> **EXERCISE AIM**: Repeat the lines of the items below word for word, starting with the very first line and going on through the line that contains "agree to sharing", including that line.

> **MATERIAL FOR THE TASK**:
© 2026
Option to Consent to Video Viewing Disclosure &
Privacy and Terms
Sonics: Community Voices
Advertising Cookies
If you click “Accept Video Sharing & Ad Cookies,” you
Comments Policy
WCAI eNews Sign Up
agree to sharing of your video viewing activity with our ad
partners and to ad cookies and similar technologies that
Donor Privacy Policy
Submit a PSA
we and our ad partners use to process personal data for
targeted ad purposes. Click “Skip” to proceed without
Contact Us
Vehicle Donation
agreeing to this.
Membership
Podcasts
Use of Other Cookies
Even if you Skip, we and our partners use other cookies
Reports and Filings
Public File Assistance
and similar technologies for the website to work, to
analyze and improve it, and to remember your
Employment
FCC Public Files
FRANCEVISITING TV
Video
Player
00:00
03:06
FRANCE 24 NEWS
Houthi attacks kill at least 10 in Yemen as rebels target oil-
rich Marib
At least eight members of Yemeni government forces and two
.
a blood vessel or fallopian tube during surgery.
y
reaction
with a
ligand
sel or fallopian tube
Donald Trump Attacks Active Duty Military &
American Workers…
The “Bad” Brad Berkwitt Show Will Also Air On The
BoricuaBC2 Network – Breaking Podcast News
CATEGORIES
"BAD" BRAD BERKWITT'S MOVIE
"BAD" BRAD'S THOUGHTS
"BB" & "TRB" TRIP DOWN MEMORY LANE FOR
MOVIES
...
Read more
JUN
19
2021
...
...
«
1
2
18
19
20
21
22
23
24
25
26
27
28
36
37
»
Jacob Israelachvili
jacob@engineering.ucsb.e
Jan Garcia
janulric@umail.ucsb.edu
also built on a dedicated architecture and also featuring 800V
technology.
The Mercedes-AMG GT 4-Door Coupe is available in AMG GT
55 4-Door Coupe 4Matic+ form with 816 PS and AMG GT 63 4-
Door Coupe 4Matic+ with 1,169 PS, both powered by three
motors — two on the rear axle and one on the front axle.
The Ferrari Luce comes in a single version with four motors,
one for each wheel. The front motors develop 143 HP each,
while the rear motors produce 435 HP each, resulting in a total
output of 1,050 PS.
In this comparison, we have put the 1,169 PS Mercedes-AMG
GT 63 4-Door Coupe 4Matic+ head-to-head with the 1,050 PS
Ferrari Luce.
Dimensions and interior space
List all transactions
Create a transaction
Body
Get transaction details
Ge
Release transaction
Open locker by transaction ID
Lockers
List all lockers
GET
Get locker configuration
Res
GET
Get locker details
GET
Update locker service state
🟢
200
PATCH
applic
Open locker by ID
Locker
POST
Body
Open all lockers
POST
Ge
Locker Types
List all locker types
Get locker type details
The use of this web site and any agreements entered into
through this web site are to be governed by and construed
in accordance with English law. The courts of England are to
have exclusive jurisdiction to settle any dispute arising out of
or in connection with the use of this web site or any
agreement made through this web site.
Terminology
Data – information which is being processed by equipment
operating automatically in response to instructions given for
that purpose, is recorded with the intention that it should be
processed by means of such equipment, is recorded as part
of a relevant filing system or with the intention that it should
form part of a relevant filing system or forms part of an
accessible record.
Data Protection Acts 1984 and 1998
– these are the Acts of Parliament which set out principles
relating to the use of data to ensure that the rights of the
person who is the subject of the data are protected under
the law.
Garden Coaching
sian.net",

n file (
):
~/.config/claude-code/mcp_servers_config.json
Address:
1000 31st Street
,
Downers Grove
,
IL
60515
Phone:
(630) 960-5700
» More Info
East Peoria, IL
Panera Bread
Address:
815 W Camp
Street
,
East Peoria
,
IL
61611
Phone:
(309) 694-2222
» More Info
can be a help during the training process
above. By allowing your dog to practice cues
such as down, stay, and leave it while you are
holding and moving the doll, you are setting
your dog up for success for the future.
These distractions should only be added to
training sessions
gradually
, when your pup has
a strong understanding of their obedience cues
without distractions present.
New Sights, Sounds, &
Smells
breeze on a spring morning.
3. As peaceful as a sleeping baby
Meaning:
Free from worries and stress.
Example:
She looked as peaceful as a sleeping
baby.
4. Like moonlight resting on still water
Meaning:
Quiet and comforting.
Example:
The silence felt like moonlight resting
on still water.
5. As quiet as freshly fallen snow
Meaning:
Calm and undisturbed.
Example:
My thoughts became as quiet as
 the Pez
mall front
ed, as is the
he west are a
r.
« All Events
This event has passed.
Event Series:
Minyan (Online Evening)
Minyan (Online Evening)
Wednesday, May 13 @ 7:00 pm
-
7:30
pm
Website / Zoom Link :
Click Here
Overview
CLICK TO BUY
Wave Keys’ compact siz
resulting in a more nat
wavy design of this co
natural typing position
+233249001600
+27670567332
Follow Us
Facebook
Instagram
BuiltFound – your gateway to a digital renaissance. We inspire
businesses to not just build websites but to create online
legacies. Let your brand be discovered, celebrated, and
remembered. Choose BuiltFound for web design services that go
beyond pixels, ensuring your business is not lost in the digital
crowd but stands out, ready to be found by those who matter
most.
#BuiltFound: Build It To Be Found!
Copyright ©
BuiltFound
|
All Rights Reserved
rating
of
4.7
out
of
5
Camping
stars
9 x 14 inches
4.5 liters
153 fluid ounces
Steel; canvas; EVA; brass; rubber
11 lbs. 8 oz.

> **SOLUTION TO THIS PROBLEM**:
© 2026
Option to Consent to Video Viewing Disclosure &
Privacy and Terms
Sonics: Community Voices
Advertising Cookies
If you click “Accept Video Sharing & Ad Cookies,” you
Comments Policy
WCAI eNews Sign Up
agree to sharing of your video viewing activity with our ad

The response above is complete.